◆ INSTRUCTIONS FOR THE TASK:
The reply must consist of the complete listing, reproduced exactly, with no images included.
═════ MATERIAL FOR THE TASK
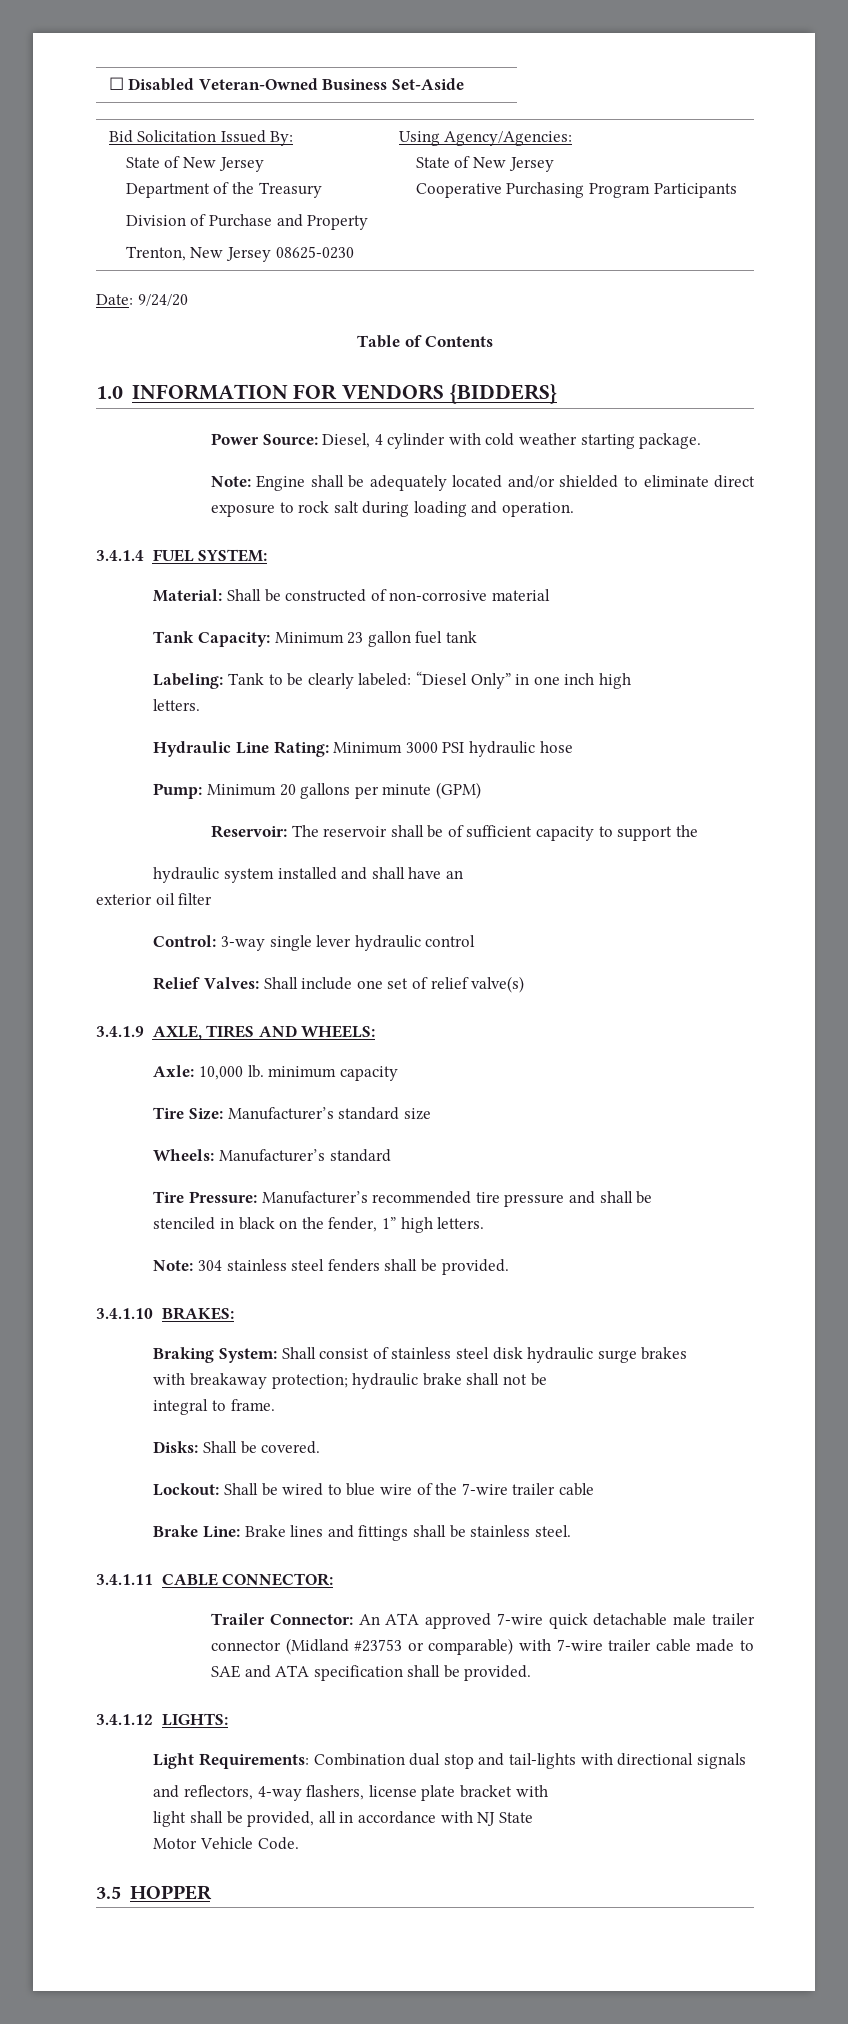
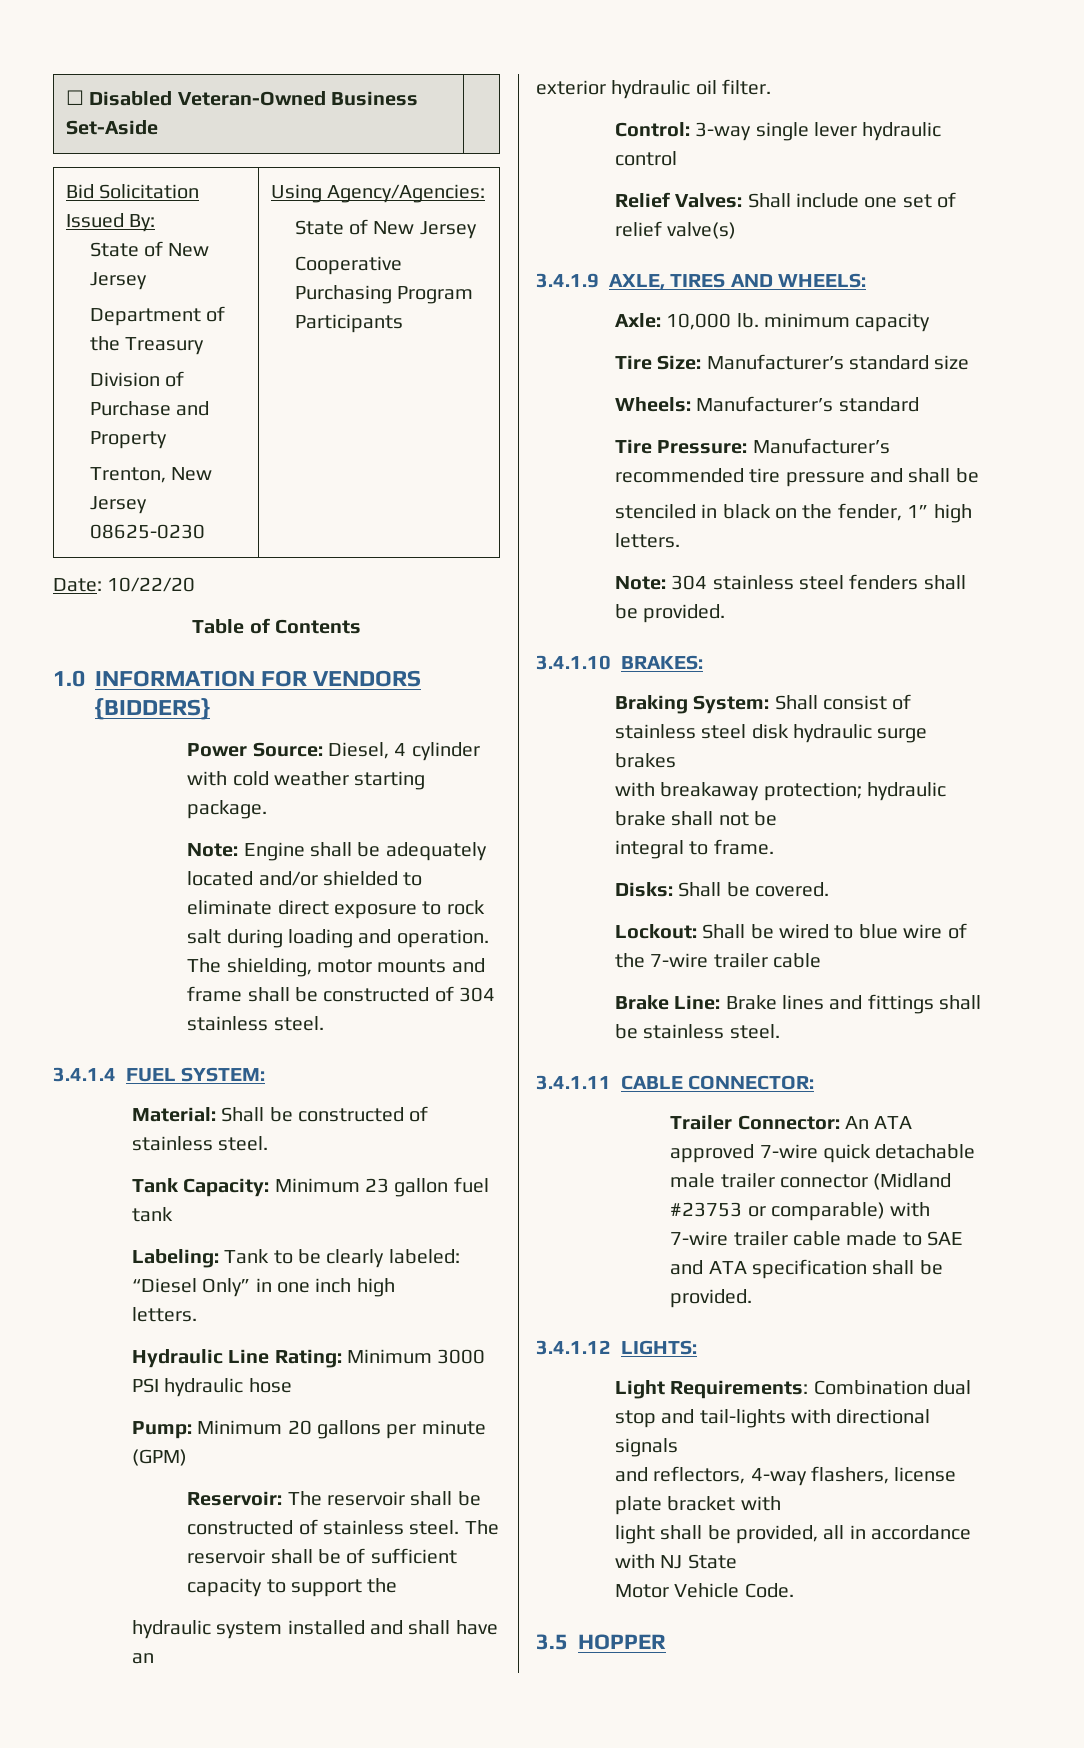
[137,294,188,306] 9/24/20 -> [107,577,196,592] 10/22/20
(575, 509) none -> [187,958,485,977] [187,986,496,1002] [187,1016,324,1031] The shielding, motor mounts and frame shall be constructed of 304 stainless steel.
[389,589,551,601] non-corrosive material -> [131,1136,269,1151] stainless steel.
(444, 831) none -> [187,1519,499,1535] [187,1549,341,1564] constructed of stainless steel. The reservoir shall be
[155,893,213,905] oil filter -> [611,79,772,99] hydraulic oil filter.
══════════
◆ TASK SOLUTION:
[137,294,188,306] 9/24/20 -> [107,577,196,592] 10/22/20
(575, 509) none -> [187,958,485,977] [187,986,496,1002] [187,1016,324,1031] The shielding, motor mounts and frame shall be constructed of 304 stainless steel.
[389,589,551,601] non-corrosive material -> [131,1136,269,1151] stainless steel.
(444, 831) none -> [187,1519,499,1535] [187,1549,341,1564] constructed of stainless steel. The reservoir shall be
[155,893,213,905] oil filter -> [611,79,772,99] hydraulic oil filter.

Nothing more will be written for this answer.